The scientific origins of the Minotaur

The history of the Minotaur

In Greek mythology, King Minos of Crete prayed to Poseidon, the god of the sea to send him a snow-white bull. The bull was then supposed to be sacrificed to honour Poseidon but mesmerised by the beauty of the bull he decided to keep him and offered a substitute sacrifice. This angered Poseidon and to punish Minos, he made his wife, Pasiphae fall in love with the bull.

Pasiphae ordered Daedalus, a craftsman, to build a hollow wooden cow that she climbed into to mate with the bull. She then gave birth to Minotaur who had the head and tail of a bull and the body of a man.

The Minotaur grew in size and became ferocious, the beast devoured humans to survive. Minos, following advice from the oracle, ordered Daedalus to construct a maze known as the Labyrinth, to hold the Minotaur.

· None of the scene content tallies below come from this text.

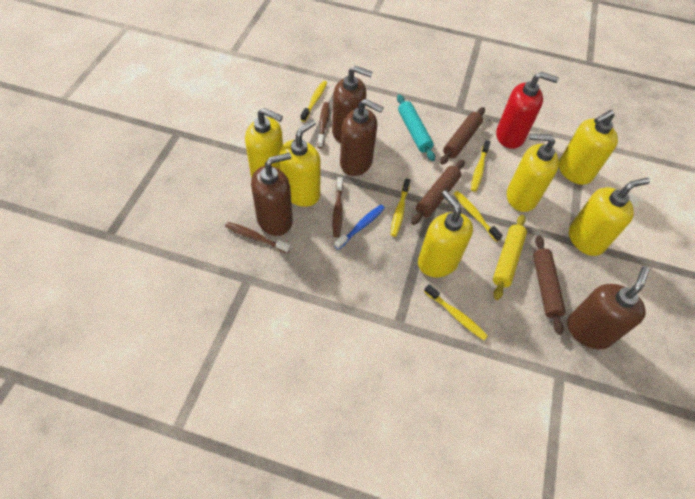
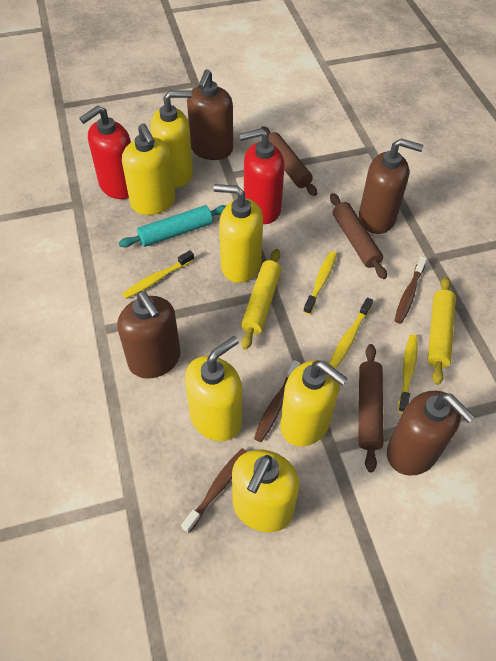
blue toothbrush: [334,205,385,250] = 1 -> none = 0
red soap dispenser: [496,72,559,149] = 1 -> [79,106,131,199] [239,128,284,224] = 2
yellow rolling pin: [493,215,527,300] = 1 -> [241,249,281,350] [428,277,456,385] = 2
yellow toothbrush: [301,81,327,122] [391,179,410,237] [424,284,488,340] [454,191,503,242] [471,140,490,192] = 5 -> [122,250,194,299] [303,251,337,315] [329,297,373,368] [398,335,418,413] = 4

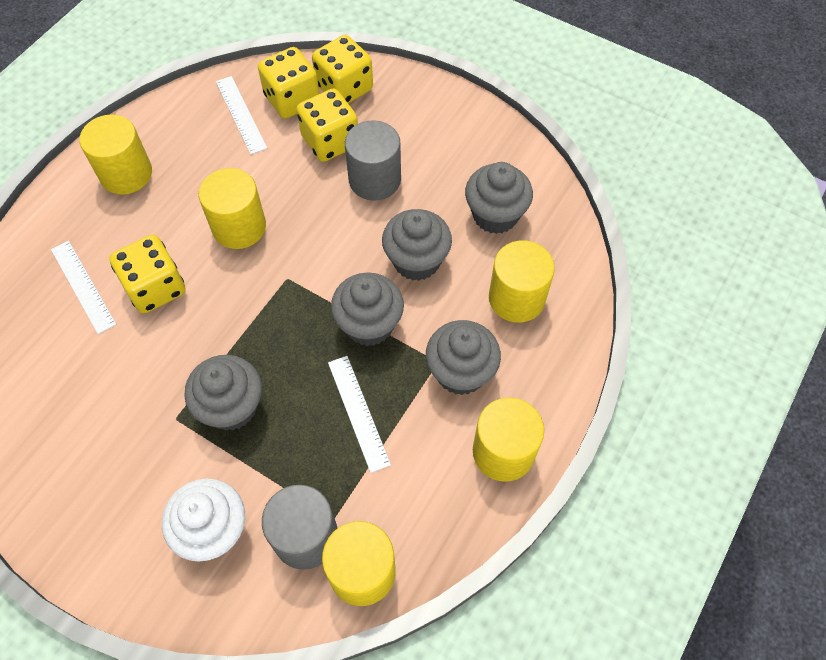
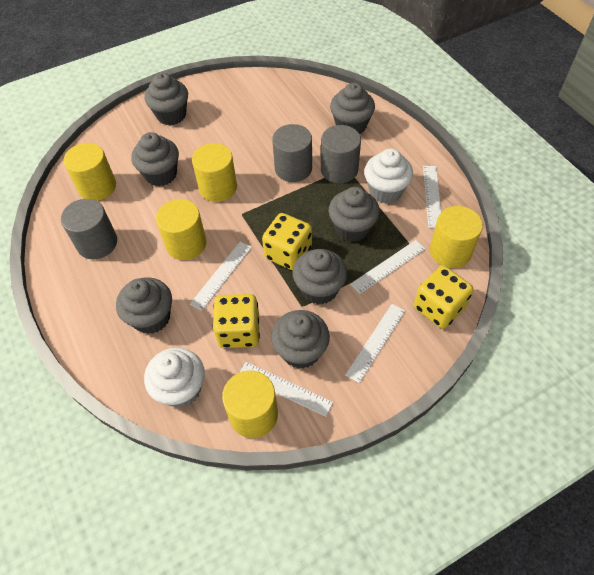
grey cupcake: [184,355,262,431] [331,273,404,346] [382,209,452,281] [426,320,501,395] [465,162,533,234] = 5 -> [116,277,172,334] [131,132,179,186] [145,72,188,125] [271,310,330,369] [293,249,347,305] [329,187,380,242] [330,83,375,134] = 7
grey cylinder: [262,485,337,570] [345,120,401,201] = 2 -> [61,199,117,259] [272,124,312,182] [321,125,361,183] = 3
white cupcake: [162,479,245,562] = 1 -> [144,348,205,408] [364,149,413,204] = 2
white ruler: [51,241,116,334] [216,76,267,154] [328,356,391,473] = 3 -> [190,241,252,311] [239,362,333,417] [345,304,405,383] [350,240,425,294] [423,166,441,228] = 5
yellow dice: [109,235,186,313] [258,47,320,119] [296,88,358,162] [312,35,373,103] = 4 -> [213,294,260,348] [262,213,312,270] [414,266,473,329] = 3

While the Minotaur and other monsters were disregarded as myths and pure fiction, there is a chance that these mythological creatures were created by our ancestors to rationalise things they did not understand.

The scientific explanation

There have never been human-bull hybrids, as far as we know. In the earliest mention of Minotaur, its physical form was never described. All different telling of this story has one thing in common that the Minotaur lives underground and when it roars it causes tremors.
So, what causes the tremors? Earthquakes!

Crete sits on a piece of continental crust, called the Aegean Block, and sliding right beneath is Nubian Block, an oceanic crust. This type of geologic feature is known as subduction zone. It is a region of the Earth’s crust where tectonic plates meet and result in lots of earthquakes.
In Crete, the situation was rapid and unpredictable. The Nubian Block is attached to Africa, when it moves it doesn’t go down easily, it moves abruptly and uplifts the Mediterranean sections. Crete is in uplift central.

Conclusion

The geological evidence and fossil records prove that Crete has experienced serious uplift events that explain the tremendous damage. While mythology used Minotaur to explain the earthquakes, science used measurements, observation, records, and experiments.